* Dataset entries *

--- START ---

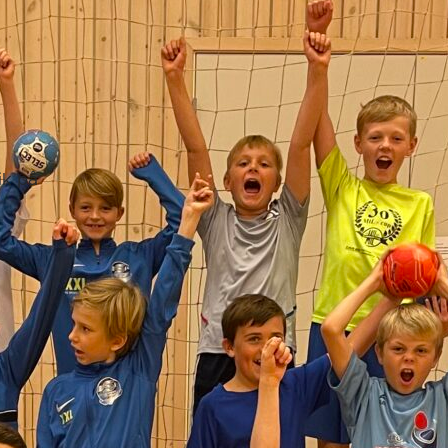
ik på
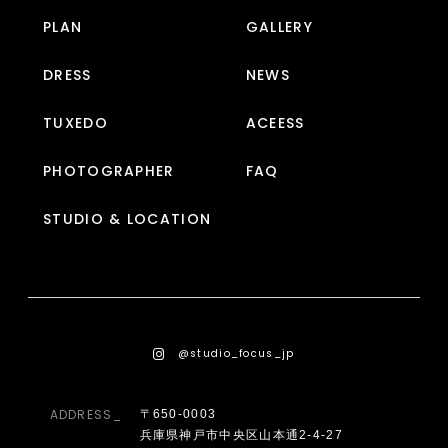
PLAN
GALLERY
DRESS
NEWS
TUXEDO
ACEESS
PHOTOGRAPHER
FAQ
STUDIO & LOCATION
@studio_focus_jp
ADDRESS_
〒650-0003
兵庫県神戸市中央区山本通2-4-27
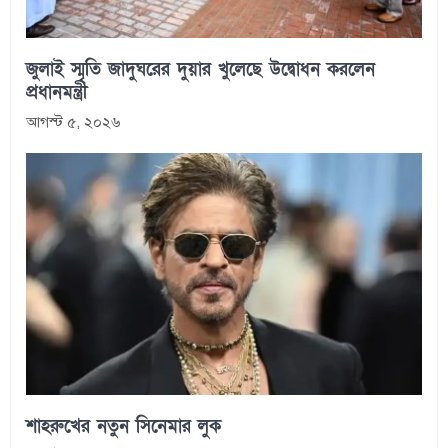
জুলাই স্মৃতি জাদুঘরের দুয়ার খুলেছে উদ্বোধন করলেন
প্রধানমন্ত্রী
আগস্ট ৫, ২০২৬
শাহরুখের নতুন সিনেমার লুক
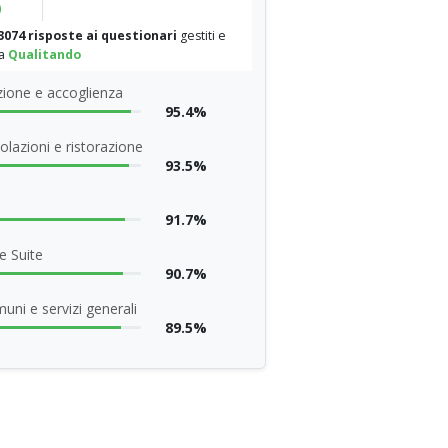
%
3074 risposte ai questionari
gestiti e
da
Qualitando
ione e accoglienza
95.4%
olazioni e ristorazione
93.5%
91.7%
e Suite
90.7%
uni e servizi generali
89.5%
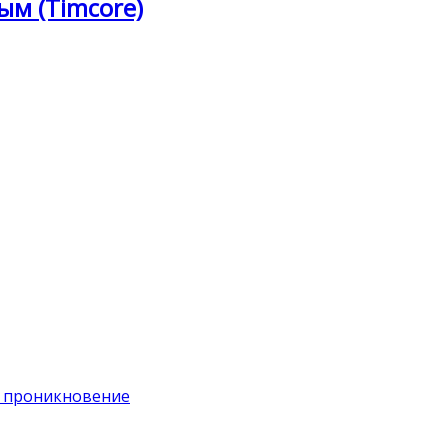
ым (Timcore)
на проникновение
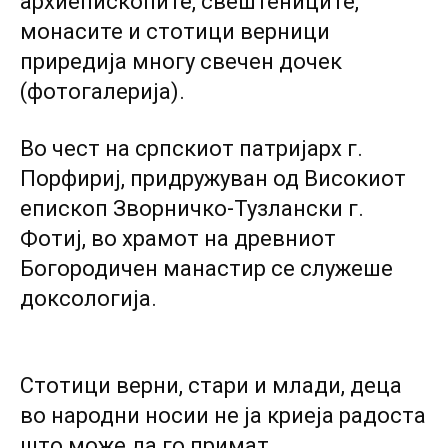
архиепископите, свештениците,
монасите и стотици верници
приредија многу свечен дочек
(фотогалерија).
Во чест на српскиот патријарх г.
Порфириј, придружуван од Високиот
епископ Зворничко-Тузлански г.
Фотиј, во храмот на древниот
Богородичен манастир се служеше
доксологија.
Стотици верни, стари и млади, деца
во народни носии не ја криеја радоста
што може да го примат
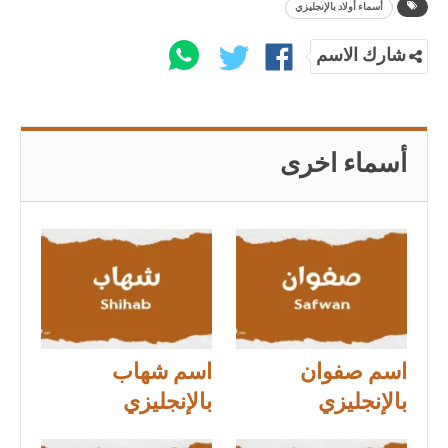
أسماء أولاد بالإنجليزي
شارك الاسم
أسماء اخرى
اسم صفوان
اسم شهاب
بالإنجليزي
بالإنجليزي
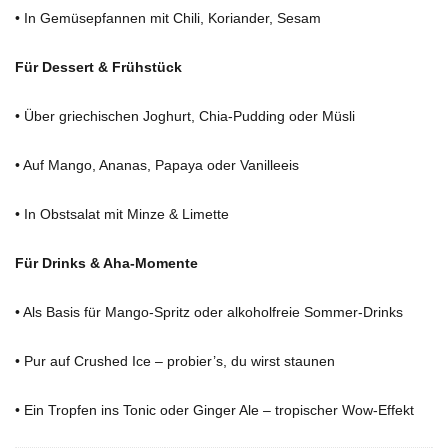
• In Gemüsepfannen mit Chili, Koriander, Sesam
Für Dessert & Frühstück
• Über griechischen Joghurt, Chia-Pudding oder Müsli
• Auf Mango, Ananas, Papaya oder Vanilleeis
• In Obstsalat mit Minze & Limette
Für Drinks & Aha-Momente
• Als Basis für Mango-Spritz oder alkoholfreie Sommer-Drinks
• Pur auf Crushed Ice – probier’s, du wirst staunen
• Ein Tropfen ins Tonic oder Ginger Ale – tropischer Wow-Effekt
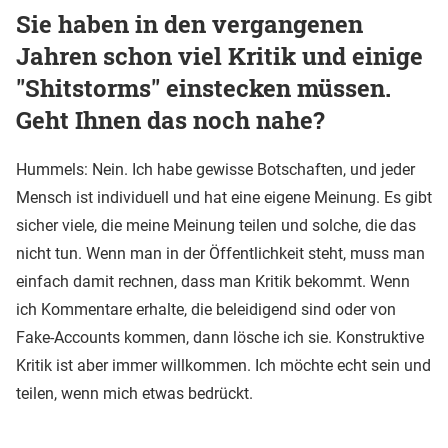
Sie haben in den vergangenen
Jahren schon viel Kritik und einige
"Shitstorms" einstecken müssen.
Geht Ihnen das noch nahe?
Hummels: Nein. Ich habe gewisse Botschaften, und jeder
Mensch ist individuell und hat eine eigene Meinung. Es gibt
sicher viele, die meine Meinung teilen und solche, die das
nicht tun. Wenn man in der Öffentlichkeit steht, muss man
einfach damit rechnen, dass man Kritik bekommt. Wenn
ich Kommentare erhalte, die beleidigend sind oder von
Fake-Accounts kommen, dann lösche ich sie. Konstruktive
Kritik ist aber immer willkommen. Ich möchte echt sein und
teilen, wenn mich etwas bedrückt.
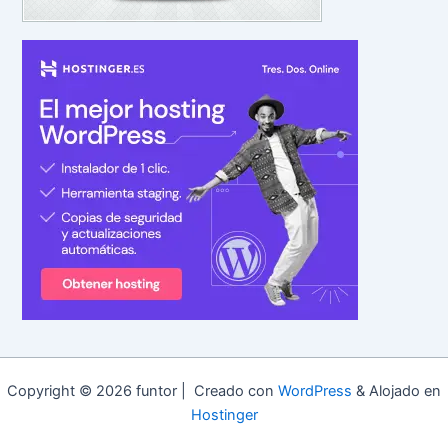
Copyright © 2026 funtor | Creado con
WordPress
& Alojado en
Hostinger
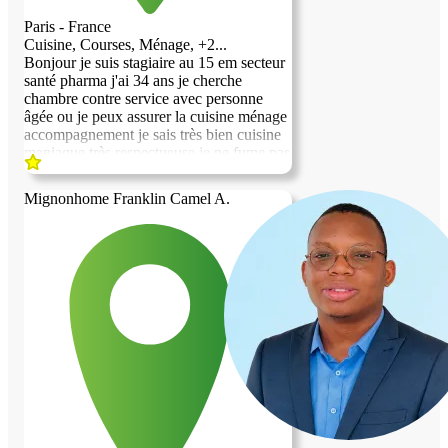
Paris - France
Cuisine, Courses, Ménage, +2...
Bonjour je suis stagiaire au 15 em secteur
santé pharma j'ai 34 ans je cherche
chambre contre service avec personne
âgée ou je peux assurer la cuisine ménage
accompagnement je sais très bien cuisine
maniaque très respectueuse je ne fume pas
pas d'alcool rien de tt
Mignonhome Franklin Camel A.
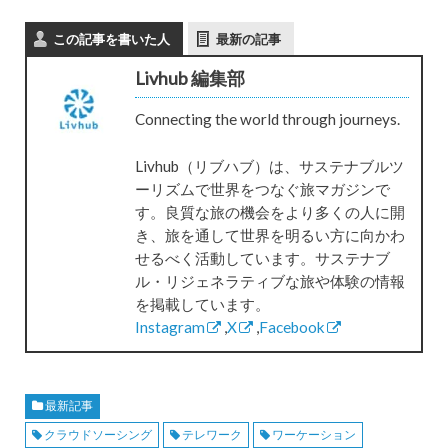
この記事を書いた人
最新の記事
Livhub 編集部
Connecting the world through journeys.
Livhub（リブハブ）は、サステナブルツ
ーリズムで世界をつなぐ旅マガジンで
す。良質な旅の機会をより多くの人に開
き、旅を通して世界を明るい方に向かわ
せるべく活動しています。サステナブ
ル・リジェネラティブな旅や体験の情報
を掲載しています。
Instagram
,
X
,
Facebook
最新記事
クラウドソーシング
テレワーク
ワーケーション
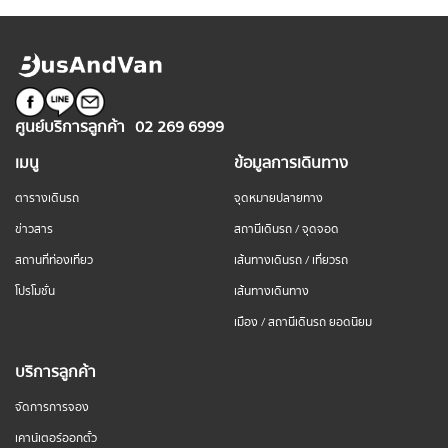
ศูนย์บริการลูกค้า
02 269 6999
เมนู
ข้อมูลการเดินทาง
ตารางเดินรถ
จุดหมายปลายทาง
ข่าวสาร
สถานีเดินรถ / จุดจอด
สถานที่ท่องเที่ยว
เส้นทางเดินรถ / เที่ยวรถ
โปรโมชั่น
เส้นทางเดินทาง
เมือง / สถานีเดินรถ ยอดนิยม
บริการลูกค้า
จัดการการจอง
เคาน์เตอร์ออกตั๋ว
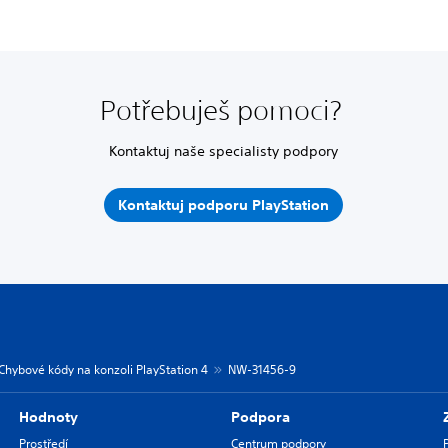
Potřebuješ pomoci?
Kontaktuj naše specialisty podpory
Kontaktuj podporu PlayStation
Chybové kódy na konzoli PlayStation 4
NW-31456-9
Hodnoty
Podpora
Prostředí
Centrum podpory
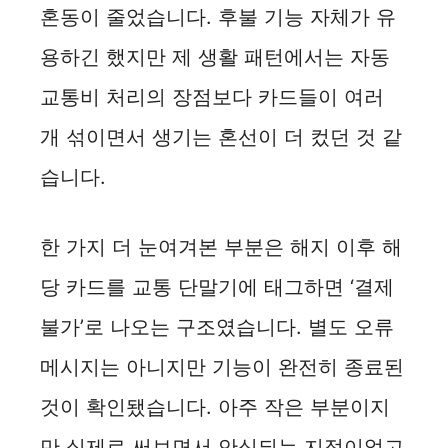
혼동이 줄었습니다. 후불 기능 자체가 유
용하긴 했지만 제 생활 패턴에서는 자동
교통비 처리의 장점보다 카드들이 여러
개 섞이면서 생기는 혼선이 더 컸던 것 같
습니다.
한 가지 더 눈여겨본 부분은 해지 이후 해
당 카드를 교통 단말기에 태그하면 ‘결제
불가’로 나오는 구조였습니다. 별도 오류
메시지는 아니지만 기능이 완전히 종료된
것이 확인됐습니다. 아주 작은 부분이지
만 실제로 써보면서 안심되는 지점이었고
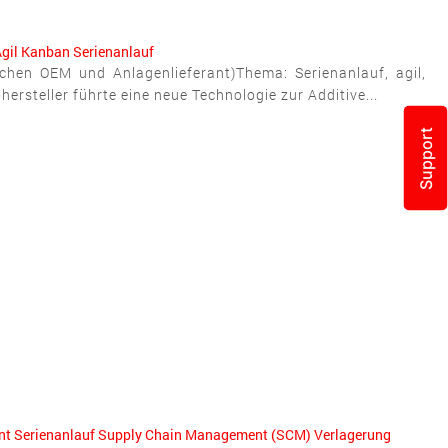
gil
Kanban
Serienanlauf
schen OEM und Anlagenlieferant)Thema: Serienanlauf, agil,
rsteller führte eine neue Technologie zur Additive...
Support
nt
Serienanlauf
Supply Chain Management (SCM)
Verlagerung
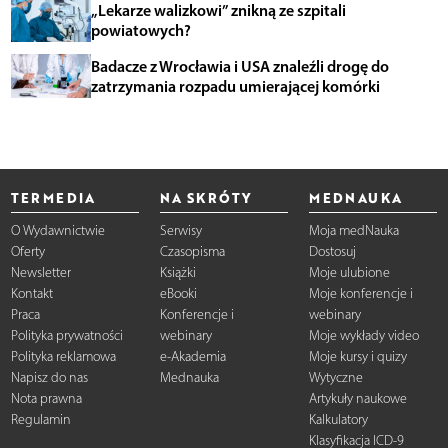
„Lekarze walizkowi” znikną ze szpitali
powiatowych?
Badacze z Wrocławia i USA znaleźli drogę do
zatrzymania rozpadu umierającej komórki
TERMEDIA
NA SKRÓTY
MEDNAUKA
O Wydawnictwie
Serwisy
Moja medNauka
Oferty
Czasopisma
Dostosuj
Newsletter
Książki
Moje ulubione
Kontakt
eBooki
Moje konferencje i
Praca
Konferencje i
webinary
Polityka prywatności
webinary
Moje wykłady video
Polityka reklamowa
e-Akademia
Moje kursy i quizy
Napisz do nas
Mednauka
Wytyczne
Nota prawna
Artykuły naukowe
Regulamin
Kalkulatory
Klasyfikacja ICD-9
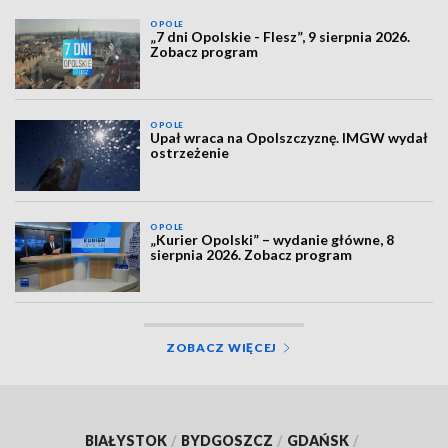
OPOLE
„7 dni Opolskie - Flesz”, 9 sierpnia 2026.
Zobacz program
OPOLE
Upał wraca na Opolszczyznę. IMGW wydał
ostrzeżenie
OPOLE
„Kurier Opolski” – wydanie główne, 8
sierpnia 2026. Zobacz program
ZOBACZ WIĘCEJ
BIAŁYSTOK
/
BYDGOSZCZ
/
GDAŃSK
/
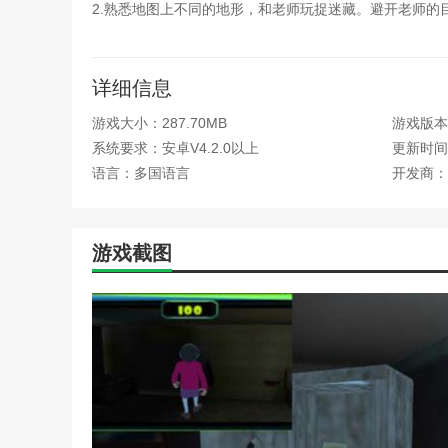
2.熟悉地图上不同的地形，和老师玩捉迷藏。避开老师的
恐怖密室逃脱游戏攻略(恐
恐怖逃生游戏第九关攻略(
3.玩家需要在这个游戏中收集不同的线索，也可以使用廉
恐怖学校手游超现实难度攻
注意不要出声，也不要让她找到你，否则你会被带回去接
恐怖游戏分享攻略(在恐怖
详细信息
恐怖游戏猫馆游戏攻略(猫
游戏大小：287.70MB
游戏版本：
恐怖游戏凶宅惊魂游戏攻略
系统要求：安卓V4.2.0以上
全)
更新时间：2
用户评估
乐高星球大战传奇游戏攻略
语言：多国语言
开发商：
猫咪恐怖游戏攻略(猫猫恐
会有很多场景可以解锁，玩家可以自由挑战。
密室逃脱9车库小游戏详细
魔弦传说游戏攻略图解(魔
恐怖程度:5.6
游戏截图
奶奶恐怖游戏通关攻略(恐
图片真实性:8.0
倩女幽魂手游完整攻略(倩
谁有游戏割绳子2的完整攻
游戏自由度:8.0
手游白人节恐怖学校攻略(
手游恐怖生存解密游戏攻略
手游造梦西游ol平民攻略(造
泰迪熊逃脱游戏攻略(逃离
无限恐怖游戏安卓版攻略(
仙命决游戏新手攻略(仙命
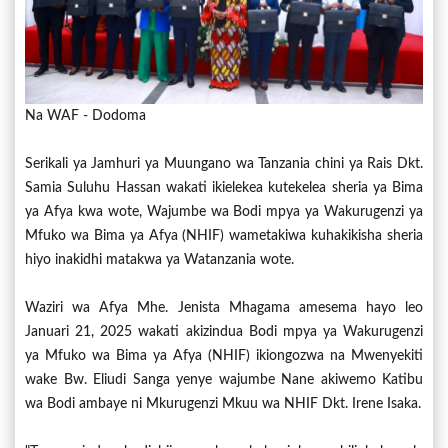
Na WAF - Dodoma
Serikali ya Jamhuri ya Muungano wa Tanzania chini ya Rais Dkt.
Samia Suluhu Hassan wakati ikielekea kutekelea sheria ya Bima
ya Afya kwa wote, Wajumbe wa Bodi mpya ya Wakurugenzi ya
Mfuko wa Bima ya Afya (NHIF) wametakiwa kuhakikisha sheria
hiyo inakidhi matakwa ya Watanzania wote.
Waziri wa Afya Mhe. Jenista Mhagama amesema hayo leo
Januari 21, 2025 wakati akizindua Bodi mpya ya Wakurugenzi
ya Mfuko wa Bima ya Afya (NHIF) ikiongozwa na Mwenyekiti
wake Bw. Eliudi Sanga yenye wajumbe Nane akiwemo Katibu
wa Bodi ambaye ni Mkurugenzi Mkuu wa NHIF Dkt. Irene Isaka.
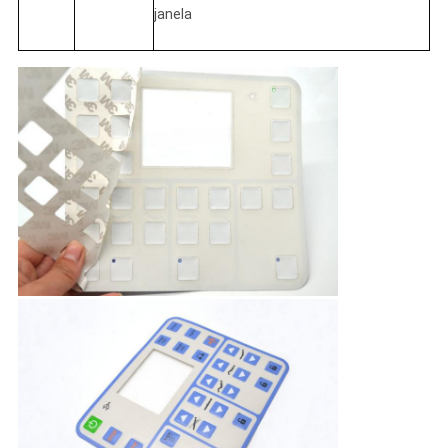
janela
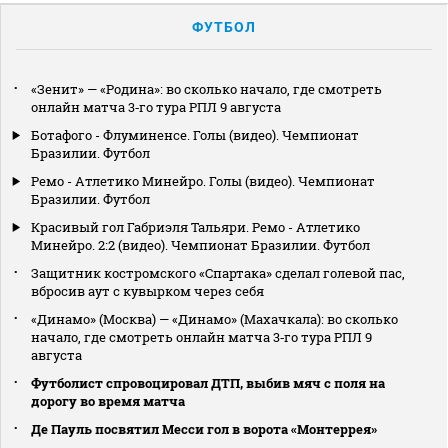
ФУТБОЛ
«Зенит» — «Родина»: во сколько начало, где смотреть
онлайн матча 3‑го тура РПЛ 9 августа
Ботафого - Флуминенсе. Голы (видео). Чемпионат
Бразилии. Футбол
Ремо - Атлетико Минейро. Голы (видео). Чемпионат
Бразилии. Футбол
Красивый гол Габриэля Тальяри. Ремо - Атлетико
Минейро. 2:2 (видео). Чемпионат Бразилии. Футбол
Защитник костромского «Спартака» сделал голевой пас,
вбросив аут с кувырком через себя
«Динамо» (Москва) — «Динамо» (Махачкала): во сколько
начало, где смотреть онлайн матча 3‑го тура РПЛ 9
августа
Футболист спровоцировал ДТП, выбив мяч с поля на
дорогу во время матча
Де Пауль посвятил Месси гол в ворота «Монтеррея»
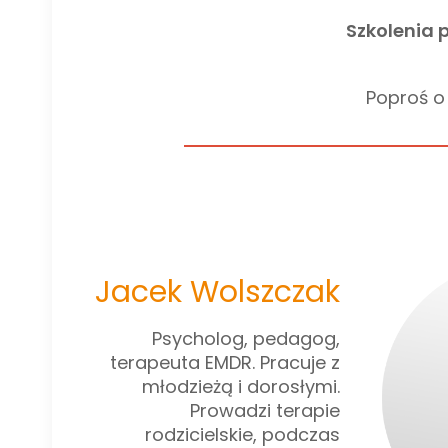
Szkolenia 
Poproś o
Jacek Wolszczak
Psycholog, pedagog,
terapeuta EMDR. Pracuje z
młodzieżą i dorosłymi.
Prowadzi terapie
rodzicielskie, podczas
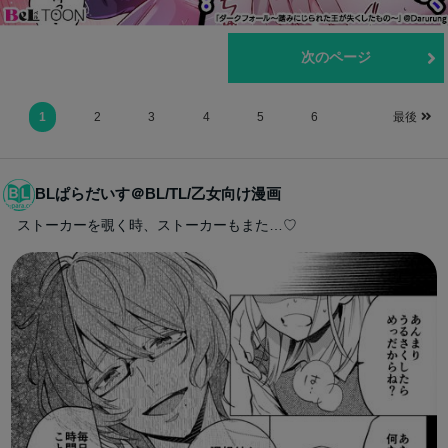
前のページ
次のページ
1
2
3
4
5
6
最後
BLぱらだいす＠BL/TL/乙女向け漫画
ストーカーを覗く時、ストーカーもまた…♡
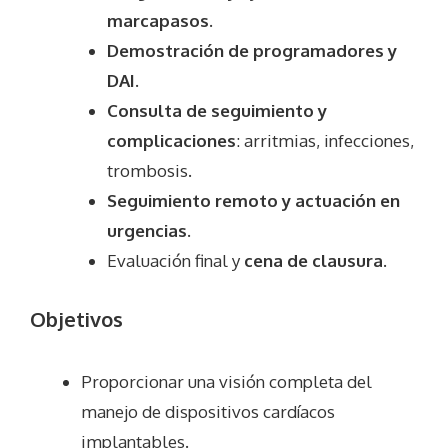
marcapasos.
Demostración de programadores y
DAI.
Consulta de seguimiento y
complicaciones
: arritmias, infecciones,
trombosis.
Seguimiento remoto y actuación en
urgencias.
Evaluación final y
cena de clausura
.
Objetivos
Proporcionar una visión completa del
manejo de dispositivos cardíacos
implantables.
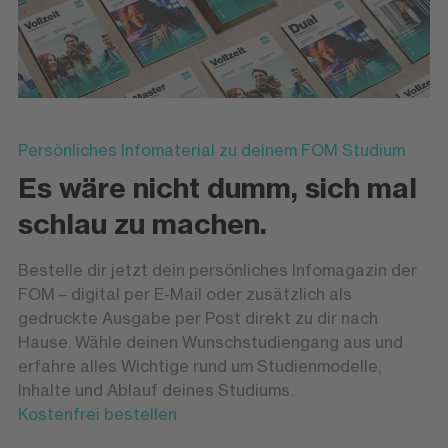
Persönliches Infomaterial zu deinem FOM Studium
Es wäre nicht dumm, sich mal
schlau zu machen.
Bestelle dir jetzt dein persönliches Infomagazin der
FOM – digital per E-Mail oder zusätzlich als
gedruckte Ausgabe per Post direkt zu dir nach
Hause. Wähle deinen Wunschstudiengang aus und
erfahre alles Wichtige rund um Studienmodelle,
Inhalte und Ablauf deines Studiums.
Kostenfrei bestellen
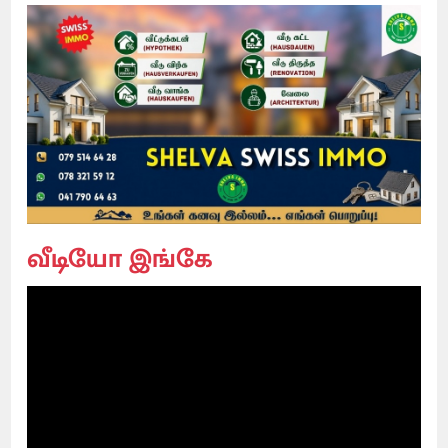
வீடியோ இங்கே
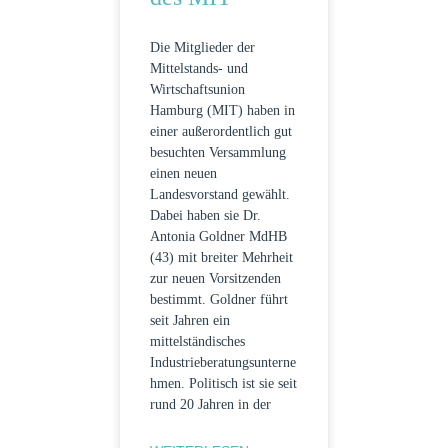
Die Mitglieder der
Mittelstands- und
Wirtschaftsunion
Hamburg (MIT) haben in
einer außerordentlich gut
besuchten Versammlung
einen neuen
Landesvorstand gewählt.
Dabei haben sie Dr.
Antonia Goldner MdHB
(43) mit breiter Mehrheit
zur neuen Vorsitzenden
bestimmt. Goldner führt
seit Jahren ein
mittelständisches
Industrieberatungsunterne
hmen. Politisch ist sie seit
rund 20 Jahren in der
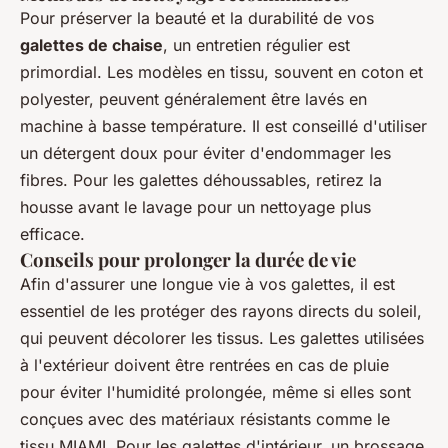
Pour préserver la beauté et la durabilité de vos
galettes de chaise
, un entretien régulier est
primordial. Les modèles en tissu, souvent en coton et
polyester, peuvent généralement être lavés en
machine à basse température. Il est conseillé d'utiliser
un détergent doux pour éviter d'endommager les
fibres. Pour les galettes déhoussables, retirez la
housse avant le lavage pour un nettoyage plus
efficace.
Conseils pour prolonger la durée de vie
Afin d'assurer une longue vie à vos galettes, il est
essentiel de les protéger des rayons directs du soleil,
qui peuvent décolorer les tissus. Les galettes utilisées
à l'extérieur doivent être rentrées en cas de pluie
pour éviter l'humidité prolongée, même si elles sont
conçues avec des matériaux résistants comme le
tissu MIAMI. Pour les galettes d'intérieur, un brossage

--- END ---

* Task to complete *
Write out again the stretch of the data above from the line containing "Paris - France" through the line containing "เคาน์เตอร์ออกตั๋ว", leaving the pictures out.

* Response area *
Paris - France
Cuisine, Courses, Ménage, +2...
Bonjour je suis stagiaire au 15 em secteur
santé pharma j'ai 34 ans je cherche
chambre contre service avec personne
âgée ou je peux assurer la cuisine ménage
accompagnement je sais très bien cuisine
maniaque très respectueuse je ne fume pas
pas d'alcool rien de tt
Mignonhome Franklin Camel A.
この記事を書いた人
最新の記事
Livhub 編集部
Connecting the world through journeys.
Livhub（リブハブ）は、サステナブルツ
ーリズムで世界をつなぐ旅マガジンで
す。良質な旅の機会をより多くの人に開
き、旅を通して世界を明るい方に向かわ
せるべく活動しています。サステナブ
ル・リジェネラティブな旅や体験の情報
を掲載しています。
Instagram
,
X
,
Facebook
最新記事
クラウドソーシング
テレワーク
ワーケーション
ศูนย์บริการลูกค้า
02 269 6999
เมนู
ข้อมูลการเดินทาง
ตารางเดินรถ
จุดหมายปลายทาง
ข่าวสาร
สถานีเดินรถ / จุดจอด
สถานที่ท่องเที่ยว
เส้นทางเดินรถ / เที่ยวรถ
โปรโมชั่น
เส้นทางเดินทาง
เมือง / สถานีเดินรถ ยอดนิยม
บริการลูกค้า
จัดการการจอง
เคาน์เตอร์ออกตั๋ว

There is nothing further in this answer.